Entre-temps il se consacre à la diffusion d’un nouveau système thérapeutique et publie des articles dans des revues consacrées à l’homéopathie et écrit son livre «Se guérir soi-même» dans lequel il présente, avec une clarté, une profondeur et une simplicité désarmantes –véritable bibliothérapie!– les causes de la maladie et les moyens d’obtenir une réelle guérison. Il rencontre toutes sortes d’obstacles et de refus, mais il se tourne vers des journaux de grande diffusion pour vulgariser ses découvertes, raison pour laquelle l’Ordre des médecins le raye de ses membres. En 1932, il retourne à Londres pour un bref séjour et, dans les loisirs que lui laissaient les consultations, trouvant refuge au Regent’s Park, il compose le petit livre «Libère-toi» où il nous enseigne à reconnaître et à suivre en tout et pour tout notre propre intuition.

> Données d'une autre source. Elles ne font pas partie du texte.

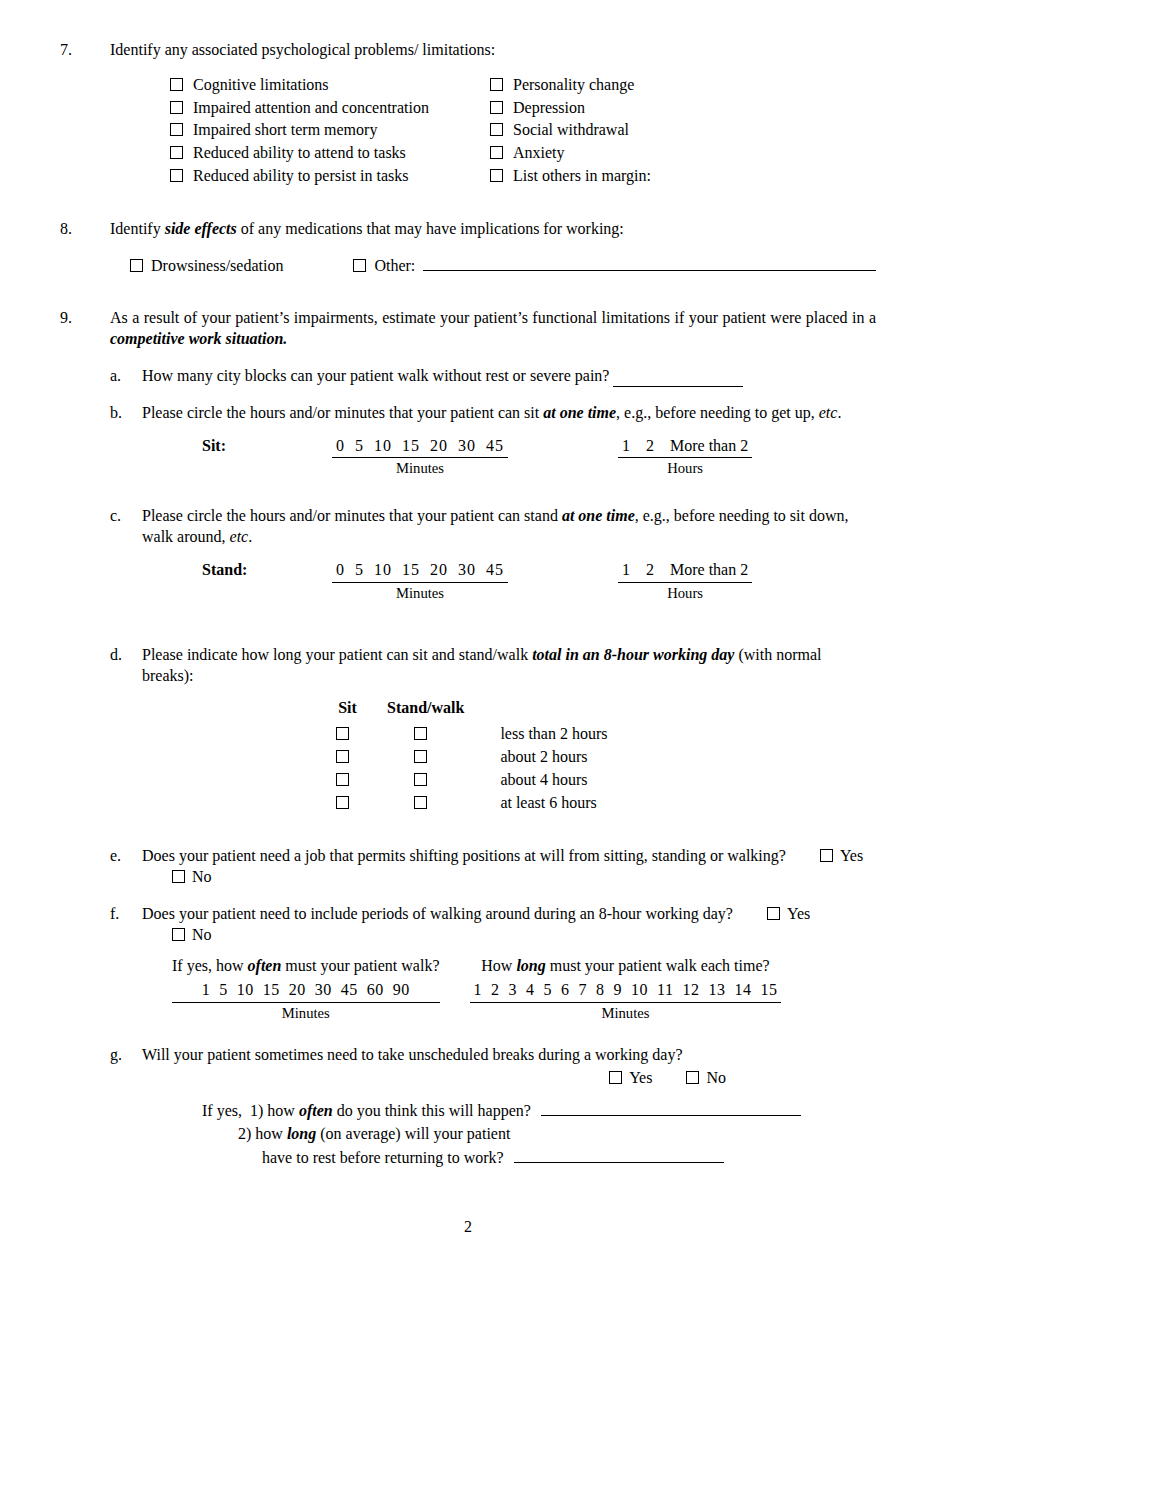7.
Identify any associated psychological problems/ limitations:
Cognitive limitations
Personality change
Impaired attention and concentration
Depression
Impaired short term memory
Social withdrawal
Reduced ability to attend to tasks
Anxiety
Reduced ability to persist in tasks
List others in margin:
8.
Identify side effects of any medications that may have implications for working:
Drowsiness/sedation Other:
9.
As a result of your patient’s impairments, estimate your patient’s functional limitations if your patient were placed in a competitive work situation.
a.
How many city blocks can your patient walk without rest or severe pain?
b.
Please circle the hours and/or minutes that your patient can sit at one time, e.g., before needing to get up, etc.
Sit:
0 5 10 15 20 30 45
Minutes
1 2 More than 2
Hours
c.
Please circle the hours and/or minutes that your patient can stand at one time, e.g., before needing to sit down, walk around, etc.
Stand:
0 5 10 15 20 30 45
Minutes
1 2 More than 2
Hours
d.
Please indicate how long your patient can sit and stand/walk total in an 8-hour working day (with normal breaks):
| Sit | Stand/walk | |
| --- | --- | --- |
| | | less than 2 hours |
| | | about 2 hours |
| | | about 4 hours |
| | | at least 6 hours |
e.
Does your patient need a job that permits shifting positions at will from sitting, standing or walking? Yes No
f.
Does your patient need to include periods of walking around during an 8-hour working day? Yes No
If yes, how often must your patient walk?
1 5 10 15 20 30 45 60 90
Minutes
How long must your patient walk each time?
1 2 3 4 5 6 7 8 9 10 11 12 13 14 15
Minutes
g.
Will your patient sometimes need to take unscheduled breaks during a working day?
Yes No
If yes, 1) how often do you think this will happen?
2) how long (on average) will your patient
have to rest before returning to work?
2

Dans les années suivantes, il étend à dix-neuf le premier groupe des douze remèdes. À partir de 1943 il s’installe à Sotwell, près de Wallingford, dans la vallée de la Tamise et là il complète le groupe initial en y ajoutant dix-neuf autres remèdes. La découverte de chacun d’eux est précédée par une série de souffrances que Bach expérimente afin d’éprouver en premier l’état d’âme correspondant. C’est précisément pour alléger pareilles souffrances qu’il s’en remet à sa sensibilité pour découvrir le nouveau remède floral adapté. Épuisé, il donne à Wallingford, le jour de son cinquantième anniversaire, une dernière conférence où il décrit sa nouvelle méthode phytothérapique. Il quitte cette terre le 27 novembre 1936, dans son lit en bois d’orme qu’il avait confectionné lui-même dans son cottage de Mount Vernon, à Sotwell.